### EXERCISE DIRECTIONS
Reproduce the full set of records verbatim.

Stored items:
· · ·

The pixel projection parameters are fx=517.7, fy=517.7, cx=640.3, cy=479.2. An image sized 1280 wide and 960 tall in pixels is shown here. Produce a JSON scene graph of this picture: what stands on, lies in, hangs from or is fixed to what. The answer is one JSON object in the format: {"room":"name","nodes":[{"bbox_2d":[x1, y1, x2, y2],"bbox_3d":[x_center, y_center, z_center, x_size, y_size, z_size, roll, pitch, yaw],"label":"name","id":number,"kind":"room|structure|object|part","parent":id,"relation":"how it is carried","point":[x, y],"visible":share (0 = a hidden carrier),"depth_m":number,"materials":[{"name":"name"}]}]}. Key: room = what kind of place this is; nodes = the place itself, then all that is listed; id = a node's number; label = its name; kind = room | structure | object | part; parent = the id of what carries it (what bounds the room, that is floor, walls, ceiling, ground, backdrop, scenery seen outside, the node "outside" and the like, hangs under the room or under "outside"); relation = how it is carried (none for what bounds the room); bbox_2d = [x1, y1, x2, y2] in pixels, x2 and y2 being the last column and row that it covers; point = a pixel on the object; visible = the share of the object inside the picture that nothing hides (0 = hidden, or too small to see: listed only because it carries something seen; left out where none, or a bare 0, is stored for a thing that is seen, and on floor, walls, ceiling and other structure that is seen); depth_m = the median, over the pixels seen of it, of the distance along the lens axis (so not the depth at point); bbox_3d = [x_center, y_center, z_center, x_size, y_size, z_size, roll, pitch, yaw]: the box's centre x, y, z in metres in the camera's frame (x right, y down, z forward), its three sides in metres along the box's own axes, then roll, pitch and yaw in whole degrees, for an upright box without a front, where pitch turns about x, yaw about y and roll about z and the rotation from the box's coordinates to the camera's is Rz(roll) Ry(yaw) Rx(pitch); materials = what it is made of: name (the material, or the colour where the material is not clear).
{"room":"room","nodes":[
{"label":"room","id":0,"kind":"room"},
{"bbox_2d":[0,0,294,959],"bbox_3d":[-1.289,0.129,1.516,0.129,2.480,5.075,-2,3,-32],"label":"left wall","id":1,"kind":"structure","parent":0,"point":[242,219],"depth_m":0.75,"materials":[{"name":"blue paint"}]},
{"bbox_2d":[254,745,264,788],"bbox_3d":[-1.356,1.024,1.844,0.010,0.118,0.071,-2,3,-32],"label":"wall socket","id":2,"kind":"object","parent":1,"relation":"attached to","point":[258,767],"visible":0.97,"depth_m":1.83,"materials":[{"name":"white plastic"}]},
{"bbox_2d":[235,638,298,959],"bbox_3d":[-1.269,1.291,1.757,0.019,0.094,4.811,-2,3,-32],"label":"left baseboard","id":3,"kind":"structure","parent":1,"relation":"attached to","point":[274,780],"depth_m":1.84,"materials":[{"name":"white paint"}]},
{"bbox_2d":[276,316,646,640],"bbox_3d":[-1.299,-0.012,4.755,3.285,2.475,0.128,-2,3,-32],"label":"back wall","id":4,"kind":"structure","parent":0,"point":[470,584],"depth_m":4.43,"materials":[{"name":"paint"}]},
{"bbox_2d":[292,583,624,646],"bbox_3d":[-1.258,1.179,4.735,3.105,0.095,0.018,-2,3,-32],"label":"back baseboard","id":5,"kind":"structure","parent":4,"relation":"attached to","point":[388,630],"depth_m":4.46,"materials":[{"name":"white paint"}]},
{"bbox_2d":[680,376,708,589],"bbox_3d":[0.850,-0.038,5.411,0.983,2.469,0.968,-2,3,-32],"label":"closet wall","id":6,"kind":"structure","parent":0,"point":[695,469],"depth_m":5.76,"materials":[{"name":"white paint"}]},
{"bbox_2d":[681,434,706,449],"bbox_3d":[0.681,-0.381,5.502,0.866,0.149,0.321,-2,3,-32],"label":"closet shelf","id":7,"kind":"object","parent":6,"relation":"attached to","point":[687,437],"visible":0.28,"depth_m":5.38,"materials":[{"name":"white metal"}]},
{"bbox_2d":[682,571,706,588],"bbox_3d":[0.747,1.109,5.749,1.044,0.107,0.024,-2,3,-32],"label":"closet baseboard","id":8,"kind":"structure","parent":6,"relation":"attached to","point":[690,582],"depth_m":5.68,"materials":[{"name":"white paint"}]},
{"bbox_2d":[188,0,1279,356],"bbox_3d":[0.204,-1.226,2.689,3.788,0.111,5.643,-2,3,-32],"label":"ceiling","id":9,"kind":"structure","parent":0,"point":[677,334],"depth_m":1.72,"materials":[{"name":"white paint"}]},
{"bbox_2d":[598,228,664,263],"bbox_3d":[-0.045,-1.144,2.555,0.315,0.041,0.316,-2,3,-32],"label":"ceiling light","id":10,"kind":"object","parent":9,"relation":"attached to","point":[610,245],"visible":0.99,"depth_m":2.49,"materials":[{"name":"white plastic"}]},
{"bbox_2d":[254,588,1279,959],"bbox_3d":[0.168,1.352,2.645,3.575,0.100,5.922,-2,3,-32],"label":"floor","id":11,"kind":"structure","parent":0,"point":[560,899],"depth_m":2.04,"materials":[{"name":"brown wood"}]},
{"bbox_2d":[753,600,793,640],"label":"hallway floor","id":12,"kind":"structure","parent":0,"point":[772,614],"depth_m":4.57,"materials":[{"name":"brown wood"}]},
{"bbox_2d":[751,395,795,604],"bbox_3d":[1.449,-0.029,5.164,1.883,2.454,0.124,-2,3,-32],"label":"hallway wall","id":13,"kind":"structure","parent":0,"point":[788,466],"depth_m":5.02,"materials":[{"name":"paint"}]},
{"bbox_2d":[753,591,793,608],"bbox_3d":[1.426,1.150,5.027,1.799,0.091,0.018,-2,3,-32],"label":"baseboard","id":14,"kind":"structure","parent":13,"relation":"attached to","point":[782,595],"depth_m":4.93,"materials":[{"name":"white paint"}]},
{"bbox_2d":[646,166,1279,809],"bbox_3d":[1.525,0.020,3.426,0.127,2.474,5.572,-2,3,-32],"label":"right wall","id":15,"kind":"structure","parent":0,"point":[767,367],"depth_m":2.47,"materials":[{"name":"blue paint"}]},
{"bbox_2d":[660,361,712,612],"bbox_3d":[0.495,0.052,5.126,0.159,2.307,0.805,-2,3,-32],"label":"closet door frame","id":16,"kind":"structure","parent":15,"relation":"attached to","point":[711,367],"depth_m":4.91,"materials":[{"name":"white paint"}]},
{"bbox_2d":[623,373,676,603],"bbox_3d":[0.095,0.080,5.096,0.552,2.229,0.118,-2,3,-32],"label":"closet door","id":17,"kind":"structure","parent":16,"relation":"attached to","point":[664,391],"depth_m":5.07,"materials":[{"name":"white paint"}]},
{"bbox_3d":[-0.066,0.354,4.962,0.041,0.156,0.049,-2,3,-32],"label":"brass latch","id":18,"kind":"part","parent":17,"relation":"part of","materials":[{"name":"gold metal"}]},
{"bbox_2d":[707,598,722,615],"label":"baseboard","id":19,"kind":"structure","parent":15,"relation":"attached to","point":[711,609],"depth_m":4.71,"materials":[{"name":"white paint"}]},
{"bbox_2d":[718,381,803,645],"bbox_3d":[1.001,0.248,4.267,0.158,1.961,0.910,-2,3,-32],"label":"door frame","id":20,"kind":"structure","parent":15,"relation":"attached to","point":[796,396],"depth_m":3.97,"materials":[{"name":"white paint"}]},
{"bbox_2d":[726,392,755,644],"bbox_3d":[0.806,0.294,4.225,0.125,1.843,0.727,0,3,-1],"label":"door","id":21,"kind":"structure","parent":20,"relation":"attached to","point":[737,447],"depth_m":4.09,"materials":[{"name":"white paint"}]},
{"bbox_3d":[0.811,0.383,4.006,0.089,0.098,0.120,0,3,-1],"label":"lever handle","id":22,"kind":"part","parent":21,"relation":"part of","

· · ·

### ANSWER SECTION
The pixel projection parameters are fx=517.7, fy=517.7, cx=640.3, cy=479.2. An image sized 1280 wide and 960 tall in pixels is shown here. Produce a JSON scene graph of this picture: what stands on, lies in, hangs from or is fixed to what. The answer is one JSON object in the format: {"room":"name","nodes":[{"bbox_2d":[x1, y1, x2, y2],"bbox_3d":[x_center, y_center, z_center, x_size, y_size, z_size, roll, pitch, yaw],"label":"name","id":number,"kind":"room|structure|object|part","parent":id,"relation":"how it is carried","point":[x, y],"visible":share (0 = a hidden carrier),"depth_m":number,"materials":[{"name":"name"}]}]}. Key: room = what kind of place this is; nodes = the place itself, then all that is listed; id = a node's number; label = its name; kind = room | structure | object | part; parent = the id of what carries it (what bounds the room, that is floor, walls, ceiling, ground, backdrop, scenery seen outside, the node "outside" and the like, hangs under the room or under "outside"); relation = how it is carried (none for what bounds the room); bbox_2d = [x1, y1, x2, y2] in pixels, x2 and y2 being the last column and row that it covers; point = a pixel on the object; visible = the share of the object inside the picture that nothing hides (0 = hidden, or too small to see: listed only because it carries something seen; left out where none, or a bare 0, is stored for a thing that is seen, and on floor, walls, ceiling and other structure that is seen); depth_m = the median, over the pixels seen of it, of the distance along the lens axis (so not the depth at point); bbox_3d = [x_center, y_center, z_center, x_size, y_size, z_size, roll, pitch, yaw]: the box's centre x, y, z in metres in the camera's frame (x right, y down, z forward), its three sides in metres along the box's own axes, then roll, pitch and yaw in whole degrees, for an upright box without a front, where pitch turns about x, yaw about y and roll about z and the rotation from the box's coordinates to the camera's is Rz(roll) Ry(yaw) Rx(pitch); materials = what it is made of: name (the material, or the colour where the material is not clear).
{"room":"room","nodes":[
{"label":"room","id":0,"kind":"room"},
{"bbox_2d":[0,0,294,959],"bbox_3d":[-1.289,0.129,1.516,0.129,2.480,5.075,-2,3,-32],"label":"left wall","id":1,"kind":"structure","parent":0,"point":[242,219],"depth_m":0.75,"materials":[{"name":"blue paint"}]},
{"bbox_2d":[254,745,264,788],"bbox_3d":[-1.356,1.024,1.844,0.010,0.118,0.071,-2,3,-32],"label":"wall socket","id":2,"kind":"object","parent":1,"relation":"attached to","point":[258,767],"visible":0.97,"depth_m":1.83,"materials":[{"name":"white plastic"}]},
{"bbox_2d":[235,638,298,959],"bbox_3d":[-1.269,1.291,1.757,0.019,0.094,4.811,-2,3,-32],"label":"left baseboard","id":3,"kind":"structure","parent":1,"relation":"attached to","point":[274,780],"depth_m":1.84,"materials":[{"name":"white paint"}]},
{"bbox_2d":[276,316,646,640],"bbox_3d":[-1.299,-0.012,4.755,3.285,2.475,0.128,-2,3,-32],"label":"back wall","id":4,"kind":"structure","parent":0,"point":[470,584],"depth_m":4.43,"materials":[{"name":"paint"}]},
{"bbox_2d":[292,583,624,646],"bbox_3d":[-1.258,1.179,4.735,3.105,0.095,0.018,-2,3,-32],"label":"back baseboard","id":5,"kind":"structure","parent":4,"relation":"attached to","point":[388,630],"depth_m":4.46,"materials":[{"name":"white paint"}]},
{"bbox_2d":[680,376,708,589],"bbox_3d":[0.850,-0.038,5.411,0.983,2.469,0.968,-2,3,-32],"label":"closet wall","id":6,"kind":"structure","parent":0,"point":[695,469],"depth_m":5.76,"materials":[{"name":"white paint"}]},
{"bbox_2d":[681,434,706,449],"bbox_3d":[0.681,-0.381,5.502,0.866,0.149,0.321,-2,3,-32],"label":"closet shelf","id":7,"kind":"object","parent":6,"relation":"attached to","point":[687,437],"visible":0.28,"depth_m":5.38,"materials":[{"name":"white metal"}]},
{"bbox_2d":[682,571,706,588],"bbox_3d":[0.747,1.109,5.749,1.044,0.107,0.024,-2,3,-32],"label":"closet baseboard","id":8,"kind":"structure","parent":6,"relation":"attached to","point":[690,582],"depth_m":5.68,"materials":[{"name":"white paint"}]},
{"bbox_2d":[188,0,1279,356],"bbox_3d":[0.204,-1.226,2.689,3.788,0.111,5.643,-2,3,-32],"label":"ceiling","id":9,"kind":"structure","parent":0,"point":[677,334],"depth_m":1.72,"materials":[{"name":"white paint"}]},
{"bbox_2d":[598,228,664,263],"bbox_3d":[-0.045,-1.144,2.555,0.315,0.041,0.316,-2,3,-32],"label":"ceiling light","id":10,"kind":"object","parent":9,"relation":"attached to","point":[610,245],"visible":0.99,"depth_m":2.49,"materials":[{"name":"white plastic"}]},
{"bbox_2d":[254,588,1279,959],"bbox_3d":[0.168,1.352,2.645,3.575,0.100,5.922,-2,3,-32],"label":"floor","id":11,"kind":"structure","parent":0,"point":[560,899],"depth_m":2.04,"materials":[{"name":"brown wood"}]},
{"bbox_2d":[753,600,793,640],"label":"hallway floor","id":12,"kind":"structure","parent":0,"point":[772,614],"depth_m":4.57,"materials":[{"name":"brown wood"}]},
{"bbox_2d":[751,395,795,604],"bbox_3d":[1.449,-0.029,5.164,1.883,2.454,0.124,-2,3,-32],"label":"hallway wall","id":13,"kind":"structure","parent":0,"point":[788,466],"depth_m":5.02,"materials":[{"name":"paint"}]},
{"bbox_2d":[753,591,793,608],"bbox_3d":[1.426,1.150,5.027,1.799,0.091,0.018,-2,3,-32],"label":"baseboard","id":14,"kind":"structure","parent":13,"relation":"attached to","point":[782,595],"depth_m":4.93,"materials":[{"name":"white paint"}]},
{"bbox_2d":[646,166,1279,809],"bbox_3d":[1.525,0.020,3.426,0.127,2.474,5.572,-2,3,-32],"label":"right wall","id":15,"kind":"structure","parent":0,"point":[767,367],"depth_m":2.47,"materials":[{"name":"blue paint"}]},
{"bbox_2d":[660,361,712,612],"bbox_3d":[0.495,0.052,5.126,0.159,2.307,0.805,-2,3,-32],"label":"closet door frame","id":16,"kind":"structure","parent":15,"relation":"attached to","point":[711,367],"depth_m":4.91,"materials":[{"name":"white paint"}]},
{"bbox_2d":[623,373,676,603],"bbox_3d":[0.095,0.080,5.096,0.552,2.229,0.118,-2,3,-32],"label":"closet door","id":17,"kind":"structure","parent":16,"relation":"attached to","point":[664,391],"depth_m":5.07,"materials":[{"name":"white paint"}]},
{"bbox_3d":[-0.066,0.354,4.962,0.041,0.156,0.049,-2,3,-32],"label":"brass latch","id":18,"kind":"part","parent":17,"relation":"part of","materials":[{"name":"gold metal"}]},
{"bbox_2d":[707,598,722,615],"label":"baseboard","id":19,"kind":"structure","parent":15,"relation":"attached to","point":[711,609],"depth_m":4.71,"materials":[{"name":"white paint"}]},
{"bbox_2d":[718,381,803,645],"bbox_3d":[1.001,0.248,4.267,0.158,1.961,0.910,-2,3,-32],"label":"door frame","id":20,"kind":"structure","parent":15,"relation":"attached to","point":[796,396],"depth_m":3.97,"materials":[{"name":"white paint"}]},
{"bbox_2d":[726,392,755,644],"bbox_3d":[0.806,0.294,4.225,0.125,1.843,0.727,0,3,-1],"label":"door","id":21,"kind":"structure","parent":20,"relation":"attached to","point":[737,447],"depth_m":4.09,"materials":[{"name":"white paint"}]},
{"bbox_3d":[0.811,0.383,4.006,0.089,0.098,0.120,0,3,-1],"label":"lever handle","id":22,"kind":"part","parent":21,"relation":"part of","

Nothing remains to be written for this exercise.